Midak Sokağı etiketine sahip kayıtlar gösteriliyor. Tüm kayıtları göster
Midak Sokağı etiketine sahip kayıtlar gösteriliyor. Tüm kayıtları göster

5 Kasım 2012 Pazartesi

Küçük insanların büyük duyguları

Sokak benim için bütün bir dünyanın sembolüdür, dünyayı nasıl görüyorsam sokağı da öyle biçimlendirdim” diyor ve Midak Sokağı'nın hikâyesini anlatmaya başlıyor Necip Mahfuz.

Arap yarımadasının Yaşar Kemal'i olarak anılan Mahfuz, realist bakış açısıyla, arka plana toplumsal sorunları yerleştirerek küçük insanlar üzerinden büyük olayları dile getirir. Bu insanların büyük hırslarını, aşklarını, acılarını, hayalkırıklıklarını, mutluluklarını anlatır. Romanlarının büyük çoğunluğu çok sevdiği, Nobel ödülünü almak için bile dışına adım atmadığı ülkesi Mısır'da geçer. Nil Deltası'ndan Kahire'nin sokaklarına kadar uzanır hikâyeleri. Mısır'ın tüm değer yargılarını gündelik yaşam içerisinde irdeler.

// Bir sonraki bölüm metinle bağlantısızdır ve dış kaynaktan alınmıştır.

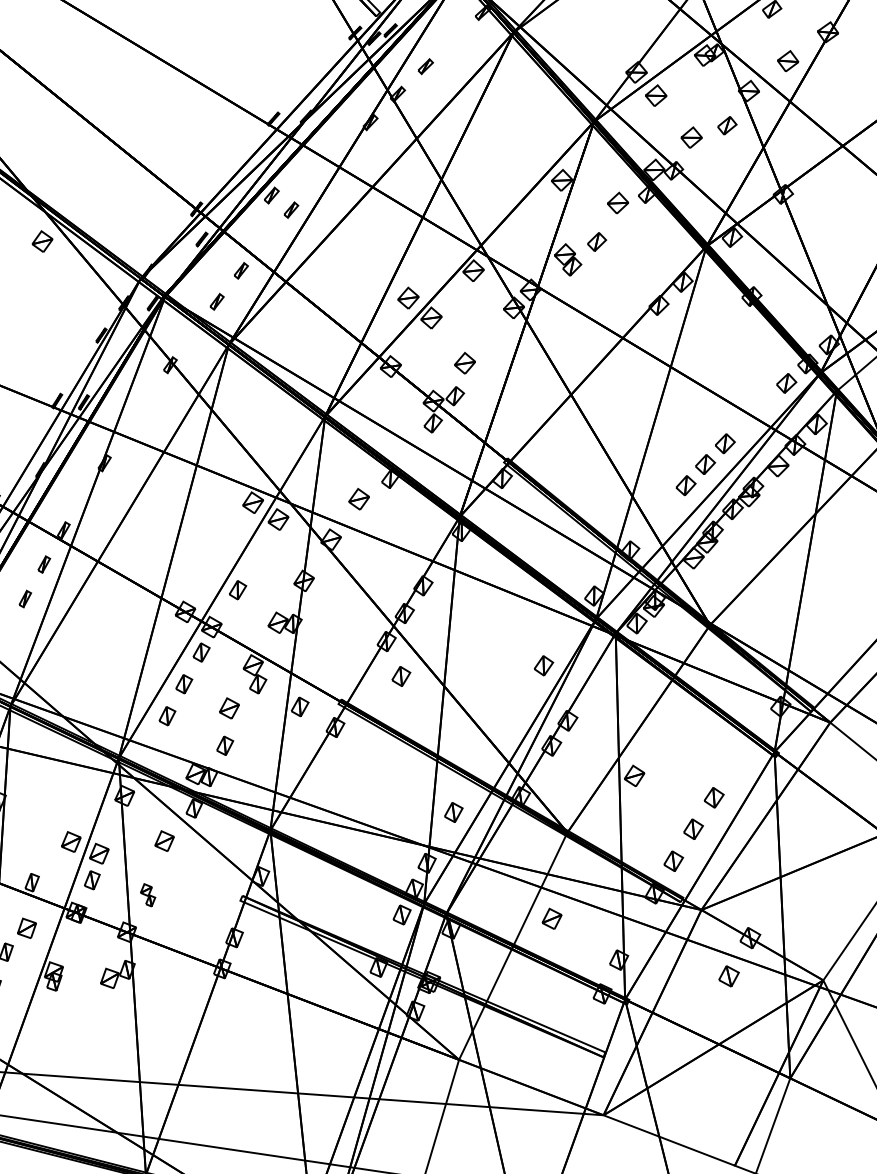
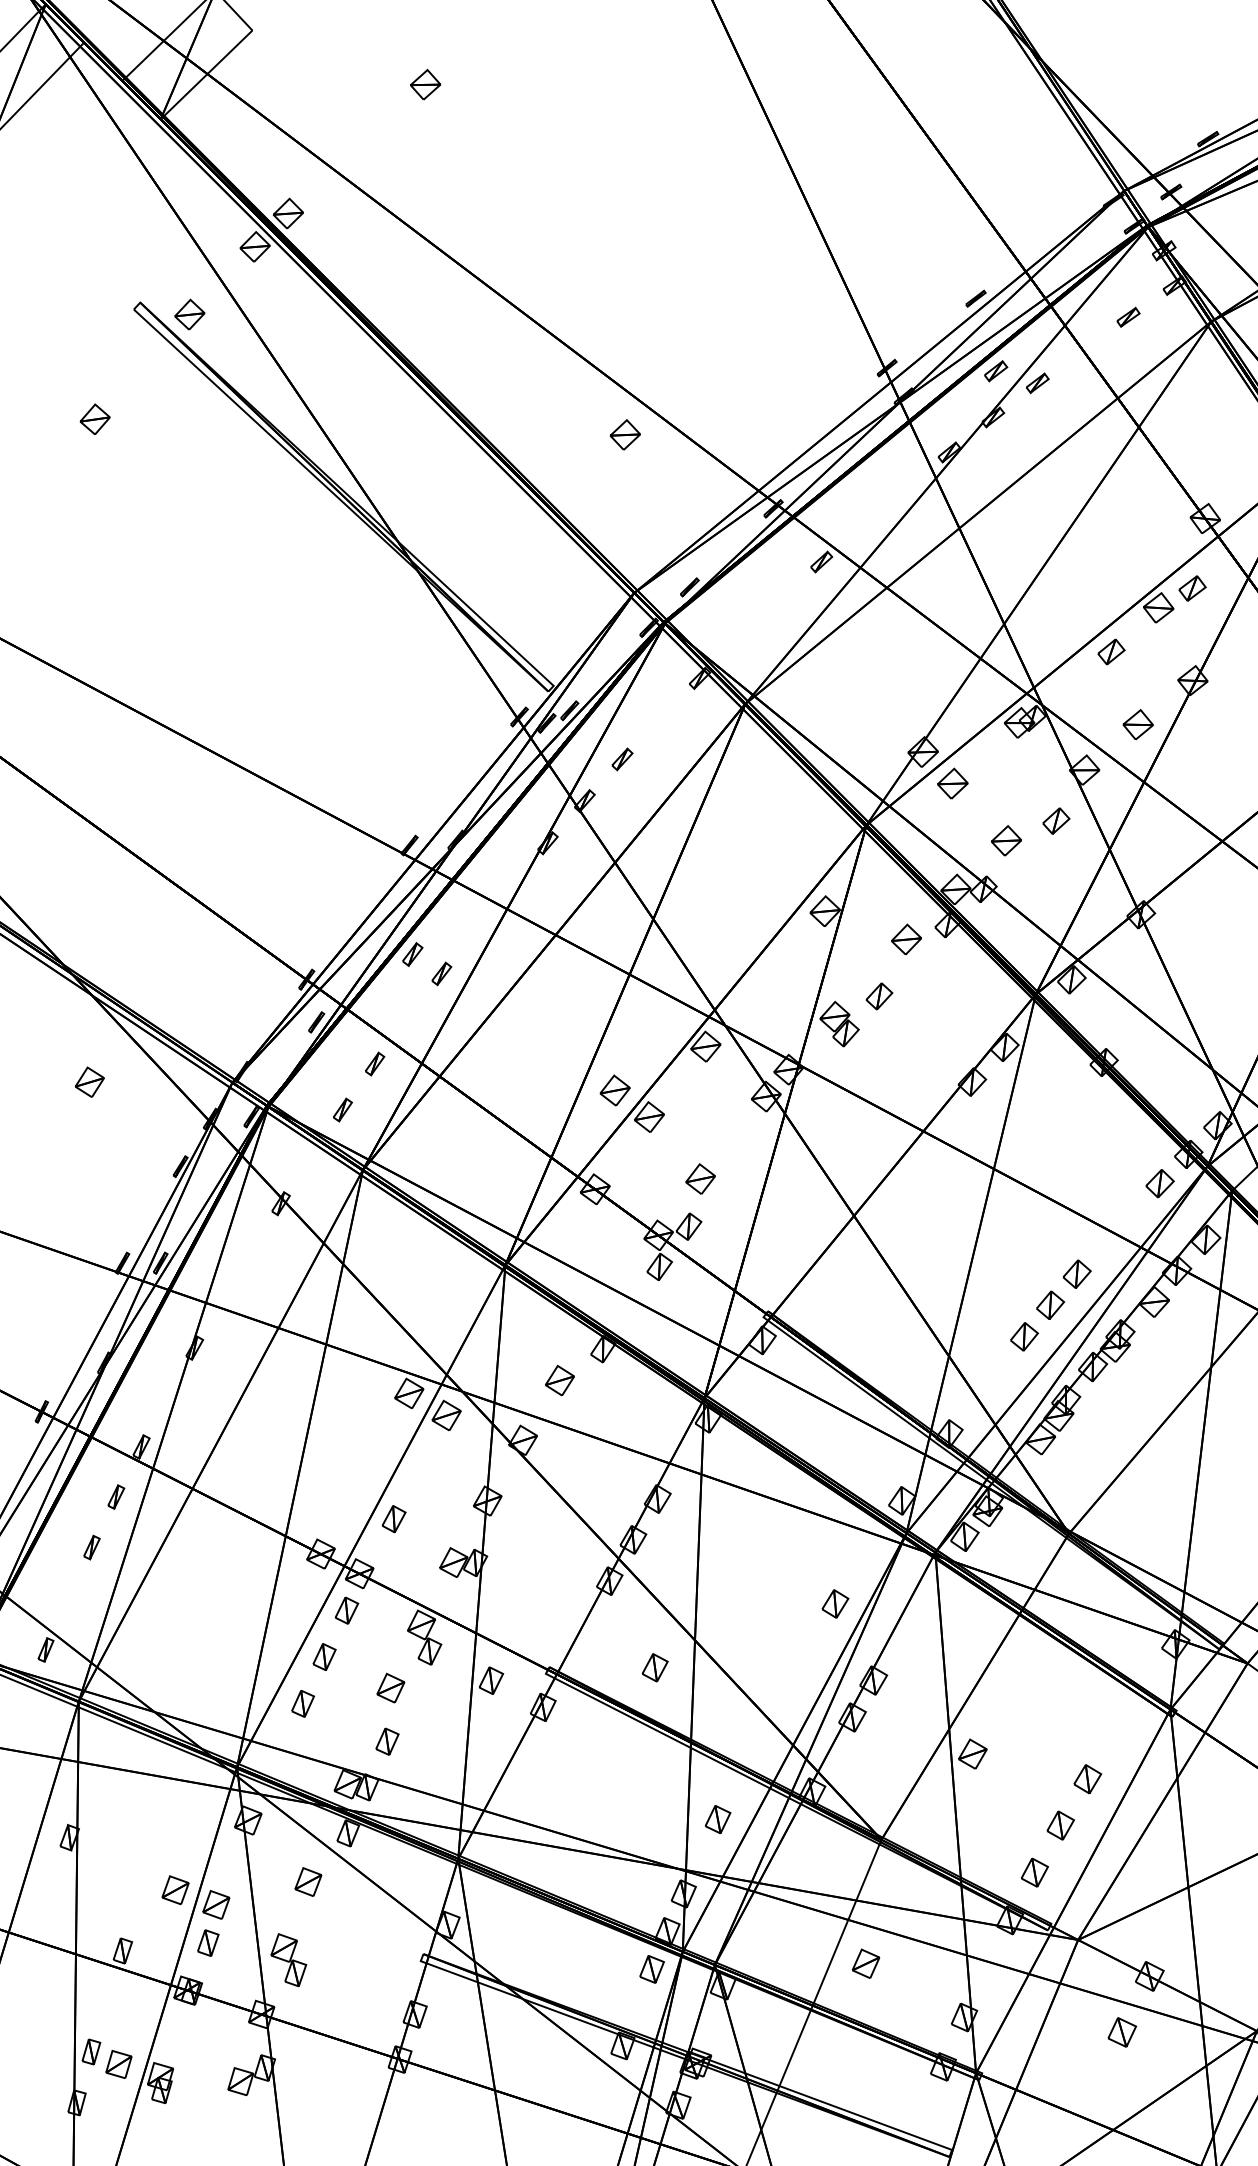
part: (42, 241) -> (89, 1081), moved
part: (400, 676) -> (654, 1667), moved
part: (147, 895) -> (288, 1960), size x1.67
part: (26, 928) -> (118, 2064), moved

Romanın ana karakteri, ismini de aldığı Midak Sokağı'dır. Geleneksel değerlerine tutunan sokak, gelişen Kahire'ye ayak uyduramamaktadır. Mahfuz ilk sayfalardaki betimlemeleriyle sokağın içine çeker okurunu. Evlerin, dükkânların, Kirşa'nın kahvesinin birer sakini oluruz biz de. Yoksulluktan bıkan ve gözünü yükseklere diken güzel Hamide, Hamide'ye aşık genç Abbas ve yaşlı ama zengin Selim ve Hamide'yi düşlediği hayata ulaştıracağını vaadeden İbrahim Faraj romanın diğer baş karakterleridir.

Hamide Midak Sokağı'ndan kurtulmanın yollarını ararken Abbas ve Selim'i kendi hayallerinden çok uzakta, sönük, geleneksel adamlar olarak görür. Kahire'nin ışıklı caddelerinde yürüdüğü bir gün yakışıklı ve gizemli İbrahim Faraj karşısına çıkar ve ona düşlediği hayatın kapılarını aralar. Hamide, Faraj'ın çağrısına uyup peşine düşer fakat çok farklı bir dünyayla karşılaşır. Önce direnir ama sonra kaderine razı olur. Geride kalbi kırık bıraktığı Abbas'la yolları bir gün tekrar kesişir. Onları trajik bir son beklemektedir.

“Aşktan ölen insan kederli ölsün; ölüm olmayan aşkta hayır yoktur.”

Mısır Edebiyatı'nın baş yapıtlarından Midak Sokağı'nda göze çarpan Batılılaşma sorunu, sınıf atlama, lüks yaşam düşkünlüğü gibi kavramlar Osmanlı-Türk romanının pek çok önemli eseriyle benzerlik göstermektedir. Doğu-Batı değerlerinin, dini gelenek ve göreneklerin karşılaştırması her iki ülke edebiyatının da ele aldığı temel öğelerdir.

Doğu Masalları'nı andıran bir atmosferde, küçük insanların büyük duygularına tanıklık etmek istiyorsanız Midak Sokağı'ndan ağır adımlarla geçmelisiniz.

“Zira her şeyin bir sonu yok mudur? Evet, her şey nihayetine varır.”